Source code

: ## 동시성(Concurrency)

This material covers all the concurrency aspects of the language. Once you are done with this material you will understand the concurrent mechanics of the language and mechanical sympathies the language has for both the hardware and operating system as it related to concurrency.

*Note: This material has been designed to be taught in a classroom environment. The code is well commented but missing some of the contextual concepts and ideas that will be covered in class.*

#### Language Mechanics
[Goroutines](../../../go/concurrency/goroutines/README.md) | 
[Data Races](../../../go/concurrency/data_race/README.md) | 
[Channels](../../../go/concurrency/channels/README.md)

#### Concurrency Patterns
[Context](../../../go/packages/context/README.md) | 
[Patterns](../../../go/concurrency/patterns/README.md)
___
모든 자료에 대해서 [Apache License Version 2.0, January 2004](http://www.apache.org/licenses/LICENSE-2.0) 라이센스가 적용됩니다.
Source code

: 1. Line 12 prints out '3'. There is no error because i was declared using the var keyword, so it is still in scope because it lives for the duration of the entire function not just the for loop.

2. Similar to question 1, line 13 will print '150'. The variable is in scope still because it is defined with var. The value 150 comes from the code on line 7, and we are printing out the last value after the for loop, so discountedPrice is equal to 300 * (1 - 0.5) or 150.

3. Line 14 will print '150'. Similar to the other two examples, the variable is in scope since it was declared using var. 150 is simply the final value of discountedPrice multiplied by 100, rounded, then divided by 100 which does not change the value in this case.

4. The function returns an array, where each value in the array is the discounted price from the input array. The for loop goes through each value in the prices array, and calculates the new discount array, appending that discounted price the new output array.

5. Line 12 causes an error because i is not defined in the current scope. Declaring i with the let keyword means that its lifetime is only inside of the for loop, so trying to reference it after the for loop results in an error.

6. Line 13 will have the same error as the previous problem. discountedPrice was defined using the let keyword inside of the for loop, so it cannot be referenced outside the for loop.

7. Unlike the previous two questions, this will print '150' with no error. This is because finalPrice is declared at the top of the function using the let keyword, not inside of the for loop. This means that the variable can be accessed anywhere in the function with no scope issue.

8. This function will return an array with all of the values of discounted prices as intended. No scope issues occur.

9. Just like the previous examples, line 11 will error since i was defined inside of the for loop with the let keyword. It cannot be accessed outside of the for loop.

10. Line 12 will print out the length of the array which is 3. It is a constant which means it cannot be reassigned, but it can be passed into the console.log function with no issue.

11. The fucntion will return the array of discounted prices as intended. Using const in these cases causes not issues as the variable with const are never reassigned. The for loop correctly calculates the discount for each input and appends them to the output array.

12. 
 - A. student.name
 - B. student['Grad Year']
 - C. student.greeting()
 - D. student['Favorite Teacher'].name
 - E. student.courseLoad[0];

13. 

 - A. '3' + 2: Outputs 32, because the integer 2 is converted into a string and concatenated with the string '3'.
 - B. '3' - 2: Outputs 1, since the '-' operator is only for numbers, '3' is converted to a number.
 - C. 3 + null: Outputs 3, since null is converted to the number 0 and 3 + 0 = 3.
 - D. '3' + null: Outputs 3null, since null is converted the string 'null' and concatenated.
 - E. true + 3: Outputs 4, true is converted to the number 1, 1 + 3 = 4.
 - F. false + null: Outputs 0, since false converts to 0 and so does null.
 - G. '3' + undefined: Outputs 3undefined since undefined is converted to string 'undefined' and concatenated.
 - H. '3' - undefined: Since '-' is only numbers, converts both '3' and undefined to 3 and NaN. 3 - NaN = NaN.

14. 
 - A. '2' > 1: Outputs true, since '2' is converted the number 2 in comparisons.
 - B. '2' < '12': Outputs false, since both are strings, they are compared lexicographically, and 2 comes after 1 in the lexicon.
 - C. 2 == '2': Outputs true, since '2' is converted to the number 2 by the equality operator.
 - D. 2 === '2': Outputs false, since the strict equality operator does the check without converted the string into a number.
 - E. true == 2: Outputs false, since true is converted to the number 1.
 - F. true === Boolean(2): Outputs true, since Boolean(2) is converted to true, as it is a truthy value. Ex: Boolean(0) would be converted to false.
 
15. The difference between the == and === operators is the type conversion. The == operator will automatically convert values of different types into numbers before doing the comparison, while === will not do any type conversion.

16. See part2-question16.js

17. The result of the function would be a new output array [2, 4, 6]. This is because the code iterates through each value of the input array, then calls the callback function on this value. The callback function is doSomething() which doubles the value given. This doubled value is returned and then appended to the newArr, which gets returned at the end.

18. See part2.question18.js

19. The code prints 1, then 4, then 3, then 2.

—————

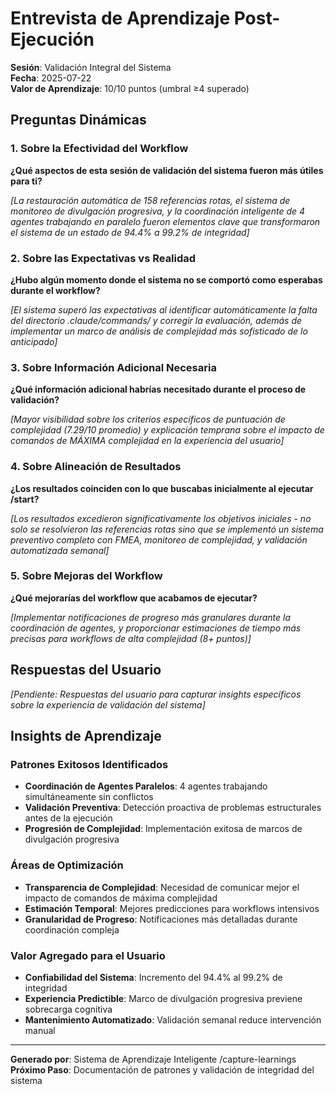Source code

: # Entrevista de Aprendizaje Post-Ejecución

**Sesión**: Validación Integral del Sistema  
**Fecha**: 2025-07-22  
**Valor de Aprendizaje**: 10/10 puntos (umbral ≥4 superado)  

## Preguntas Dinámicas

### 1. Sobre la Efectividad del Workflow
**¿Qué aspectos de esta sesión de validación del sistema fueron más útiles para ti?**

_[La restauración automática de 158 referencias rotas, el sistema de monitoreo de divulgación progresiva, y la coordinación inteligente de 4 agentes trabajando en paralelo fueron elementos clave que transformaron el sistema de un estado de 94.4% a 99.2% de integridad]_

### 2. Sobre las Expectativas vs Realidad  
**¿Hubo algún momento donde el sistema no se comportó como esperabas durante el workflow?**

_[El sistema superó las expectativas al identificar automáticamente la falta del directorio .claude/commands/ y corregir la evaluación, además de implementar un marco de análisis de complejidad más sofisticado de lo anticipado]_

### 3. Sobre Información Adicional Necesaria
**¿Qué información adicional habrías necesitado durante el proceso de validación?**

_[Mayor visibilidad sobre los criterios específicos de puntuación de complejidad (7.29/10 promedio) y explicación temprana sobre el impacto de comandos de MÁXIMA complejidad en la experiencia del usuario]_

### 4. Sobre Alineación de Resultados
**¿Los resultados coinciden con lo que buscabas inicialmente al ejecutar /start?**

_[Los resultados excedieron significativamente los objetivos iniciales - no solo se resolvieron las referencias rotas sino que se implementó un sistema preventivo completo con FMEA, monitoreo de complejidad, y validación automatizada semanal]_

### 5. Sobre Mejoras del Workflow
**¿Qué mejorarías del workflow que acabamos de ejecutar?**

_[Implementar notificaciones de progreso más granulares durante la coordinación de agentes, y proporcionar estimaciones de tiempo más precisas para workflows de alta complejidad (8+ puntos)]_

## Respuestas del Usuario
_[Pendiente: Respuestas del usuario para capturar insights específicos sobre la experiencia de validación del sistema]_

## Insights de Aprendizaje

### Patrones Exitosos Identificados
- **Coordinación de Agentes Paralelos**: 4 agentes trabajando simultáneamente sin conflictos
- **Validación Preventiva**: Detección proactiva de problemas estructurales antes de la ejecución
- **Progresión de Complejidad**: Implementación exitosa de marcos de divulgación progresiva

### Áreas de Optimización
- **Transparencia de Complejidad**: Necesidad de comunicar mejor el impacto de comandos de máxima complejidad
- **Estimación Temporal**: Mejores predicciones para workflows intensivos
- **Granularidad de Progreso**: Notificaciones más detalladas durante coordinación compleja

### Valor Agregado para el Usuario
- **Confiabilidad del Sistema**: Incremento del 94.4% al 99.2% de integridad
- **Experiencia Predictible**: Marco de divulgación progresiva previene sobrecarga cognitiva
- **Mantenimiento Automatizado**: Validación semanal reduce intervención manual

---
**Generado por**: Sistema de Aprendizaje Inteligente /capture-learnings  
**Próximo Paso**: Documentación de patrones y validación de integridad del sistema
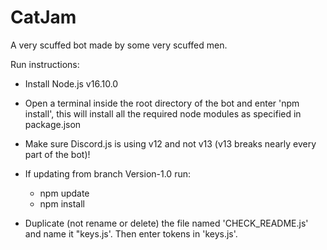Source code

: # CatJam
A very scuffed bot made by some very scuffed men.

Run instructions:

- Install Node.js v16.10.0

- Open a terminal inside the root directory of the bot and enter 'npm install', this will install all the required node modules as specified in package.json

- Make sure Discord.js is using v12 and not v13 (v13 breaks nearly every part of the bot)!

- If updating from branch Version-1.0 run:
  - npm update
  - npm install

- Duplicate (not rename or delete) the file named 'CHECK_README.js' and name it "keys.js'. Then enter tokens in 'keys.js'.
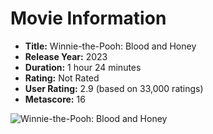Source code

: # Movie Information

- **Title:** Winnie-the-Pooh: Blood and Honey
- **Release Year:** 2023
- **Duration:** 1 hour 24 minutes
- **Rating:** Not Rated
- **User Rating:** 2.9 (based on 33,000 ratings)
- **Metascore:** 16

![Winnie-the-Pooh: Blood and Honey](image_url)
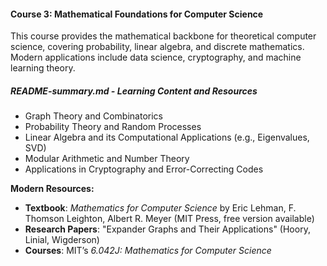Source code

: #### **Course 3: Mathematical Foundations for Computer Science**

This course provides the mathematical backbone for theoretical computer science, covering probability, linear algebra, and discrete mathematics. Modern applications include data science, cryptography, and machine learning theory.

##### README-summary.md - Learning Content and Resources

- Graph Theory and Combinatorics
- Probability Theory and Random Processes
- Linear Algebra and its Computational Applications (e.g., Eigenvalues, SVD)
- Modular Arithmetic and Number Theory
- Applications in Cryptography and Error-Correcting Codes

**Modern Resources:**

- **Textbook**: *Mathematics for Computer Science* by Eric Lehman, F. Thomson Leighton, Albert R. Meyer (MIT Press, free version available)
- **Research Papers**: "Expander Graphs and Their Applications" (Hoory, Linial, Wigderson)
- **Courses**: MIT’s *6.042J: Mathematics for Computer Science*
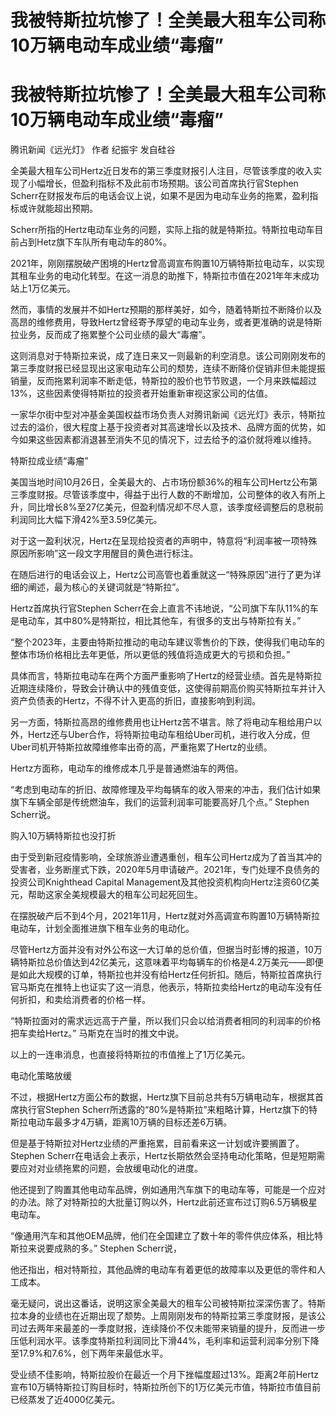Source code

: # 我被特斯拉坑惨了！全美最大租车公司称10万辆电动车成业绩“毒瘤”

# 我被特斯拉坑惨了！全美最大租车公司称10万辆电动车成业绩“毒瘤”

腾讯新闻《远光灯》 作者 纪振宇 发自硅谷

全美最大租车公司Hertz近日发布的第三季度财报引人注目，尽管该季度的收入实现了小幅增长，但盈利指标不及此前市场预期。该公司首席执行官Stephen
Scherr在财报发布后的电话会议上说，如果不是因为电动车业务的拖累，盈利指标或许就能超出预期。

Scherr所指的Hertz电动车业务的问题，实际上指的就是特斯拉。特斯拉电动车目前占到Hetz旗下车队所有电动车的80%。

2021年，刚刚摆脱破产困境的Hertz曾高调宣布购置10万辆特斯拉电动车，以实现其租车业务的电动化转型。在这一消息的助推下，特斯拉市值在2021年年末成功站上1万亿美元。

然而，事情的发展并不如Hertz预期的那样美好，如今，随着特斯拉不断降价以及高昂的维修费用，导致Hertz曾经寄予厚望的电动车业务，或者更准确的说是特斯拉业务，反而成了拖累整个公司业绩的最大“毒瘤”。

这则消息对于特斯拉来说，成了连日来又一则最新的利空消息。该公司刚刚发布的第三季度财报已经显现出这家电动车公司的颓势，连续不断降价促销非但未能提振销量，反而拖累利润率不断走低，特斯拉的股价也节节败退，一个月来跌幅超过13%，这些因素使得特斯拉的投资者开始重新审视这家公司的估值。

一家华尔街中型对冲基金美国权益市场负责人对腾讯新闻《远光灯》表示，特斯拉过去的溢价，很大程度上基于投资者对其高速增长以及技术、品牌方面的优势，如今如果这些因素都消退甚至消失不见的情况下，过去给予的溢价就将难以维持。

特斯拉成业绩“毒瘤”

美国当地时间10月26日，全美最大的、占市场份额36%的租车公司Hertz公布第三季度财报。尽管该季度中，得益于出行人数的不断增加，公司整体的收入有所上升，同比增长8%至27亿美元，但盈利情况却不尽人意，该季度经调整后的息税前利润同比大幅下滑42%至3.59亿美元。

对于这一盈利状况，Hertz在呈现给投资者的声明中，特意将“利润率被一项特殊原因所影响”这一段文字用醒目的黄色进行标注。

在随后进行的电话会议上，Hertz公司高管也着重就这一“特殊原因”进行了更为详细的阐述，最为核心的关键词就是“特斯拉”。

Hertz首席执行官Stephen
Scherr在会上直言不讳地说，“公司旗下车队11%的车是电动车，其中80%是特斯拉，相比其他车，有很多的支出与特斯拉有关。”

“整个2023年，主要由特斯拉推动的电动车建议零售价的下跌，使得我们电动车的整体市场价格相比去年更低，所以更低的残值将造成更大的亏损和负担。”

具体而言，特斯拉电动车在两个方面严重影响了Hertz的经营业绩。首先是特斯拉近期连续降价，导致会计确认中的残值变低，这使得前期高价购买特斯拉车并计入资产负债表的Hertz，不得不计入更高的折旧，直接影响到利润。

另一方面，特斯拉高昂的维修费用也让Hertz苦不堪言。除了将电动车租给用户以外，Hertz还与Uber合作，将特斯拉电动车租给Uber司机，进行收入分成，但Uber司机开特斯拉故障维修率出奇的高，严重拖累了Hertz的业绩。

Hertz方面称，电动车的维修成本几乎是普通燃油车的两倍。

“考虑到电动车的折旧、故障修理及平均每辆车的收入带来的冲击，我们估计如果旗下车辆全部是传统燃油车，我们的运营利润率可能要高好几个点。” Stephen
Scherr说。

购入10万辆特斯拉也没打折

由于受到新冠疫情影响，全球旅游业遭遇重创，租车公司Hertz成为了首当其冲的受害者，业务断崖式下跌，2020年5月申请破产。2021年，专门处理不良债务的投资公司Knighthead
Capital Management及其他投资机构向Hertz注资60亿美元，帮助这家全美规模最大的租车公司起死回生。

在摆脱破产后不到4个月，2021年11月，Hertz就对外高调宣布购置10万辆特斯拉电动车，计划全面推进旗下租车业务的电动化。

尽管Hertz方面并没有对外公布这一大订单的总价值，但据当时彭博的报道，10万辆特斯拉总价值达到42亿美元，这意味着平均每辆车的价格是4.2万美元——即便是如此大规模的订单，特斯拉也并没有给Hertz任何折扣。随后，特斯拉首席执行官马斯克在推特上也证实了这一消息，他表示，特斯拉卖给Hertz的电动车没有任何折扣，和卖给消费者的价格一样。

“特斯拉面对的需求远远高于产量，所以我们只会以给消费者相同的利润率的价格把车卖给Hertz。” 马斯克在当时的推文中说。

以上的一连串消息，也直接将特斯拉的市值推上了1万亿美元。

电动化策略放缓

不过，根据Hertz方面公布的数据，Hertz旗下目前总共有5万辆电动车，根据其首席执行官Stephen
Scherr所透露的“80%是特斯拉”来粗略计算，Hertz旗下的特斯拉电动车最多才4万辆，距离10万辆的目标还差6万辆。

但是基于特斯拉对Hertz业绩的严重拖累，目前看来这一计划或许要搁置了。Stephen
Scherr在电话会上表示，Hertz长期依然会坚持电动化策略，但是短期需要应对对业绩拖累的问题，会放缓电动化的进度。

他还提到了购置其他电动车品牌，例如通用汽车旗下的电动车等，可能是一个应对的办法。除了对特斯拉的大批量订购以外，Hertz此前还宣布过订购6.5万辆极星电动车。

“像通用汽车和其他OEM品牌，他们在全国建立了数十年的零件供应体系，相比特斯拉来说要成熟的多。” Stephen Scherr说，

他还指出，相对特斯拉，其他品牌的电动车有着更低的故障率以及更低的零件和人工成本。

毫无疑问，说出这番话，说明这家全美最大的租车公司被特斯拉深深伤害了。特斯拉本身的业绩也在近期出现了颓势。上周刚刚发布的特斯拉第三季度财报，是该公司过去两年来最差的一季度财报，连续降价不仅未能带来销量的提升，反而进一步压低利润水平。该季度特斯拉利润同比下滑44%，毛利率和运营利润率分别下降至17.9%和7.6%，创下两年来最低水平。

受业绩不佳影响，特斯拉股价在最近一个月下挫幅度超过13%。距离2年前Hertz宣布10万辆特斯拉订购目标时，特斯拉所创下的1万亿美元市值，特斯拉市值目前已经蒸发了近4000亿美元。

—————

> _About this exercise_: Reproduce, exactly as they stand in the data above, the lines from the one that holds "Hertz首席执行官Stephen" to the one that holds "另一方面，特斯拉高昂的维修费", inclusive.

> _Task response_:
Hertz首席执行官Stephen
Scherr在会上直言不讳地说，“公司旗下车队11%的车是电动车，其中80%是特斯拉，相比其他车，有很多的支出与特斯拉有关。”

“整个2023年，主要由特斯拉推动的电动车建议零售价的下跌，使得我们电动车的整体市场价格相比去年更低，所以更低的残值将造成更大的亏损和负担。”

具体而言，特斯拉电动车在两个方面严重影响了Hertz的经营业绩。首先是特斯拉近期连续降价，导致会计确认中的残值变低，这使得前期高价购买特斯拉车并计入资产负债表的Hertz，不得不计入更高的折旧，直接影响到利润。

另一方面，特斯拉高昂的维修费用也让Hertz苦不堪言。除了将电动车租给用户以外，Hertz还与Uber合作，将特斯拉电动车租给Uber司机，进行收入分成，但Uber司机开特斯拉故障维修率出奇的高，严重拖累了Hertz的业绩。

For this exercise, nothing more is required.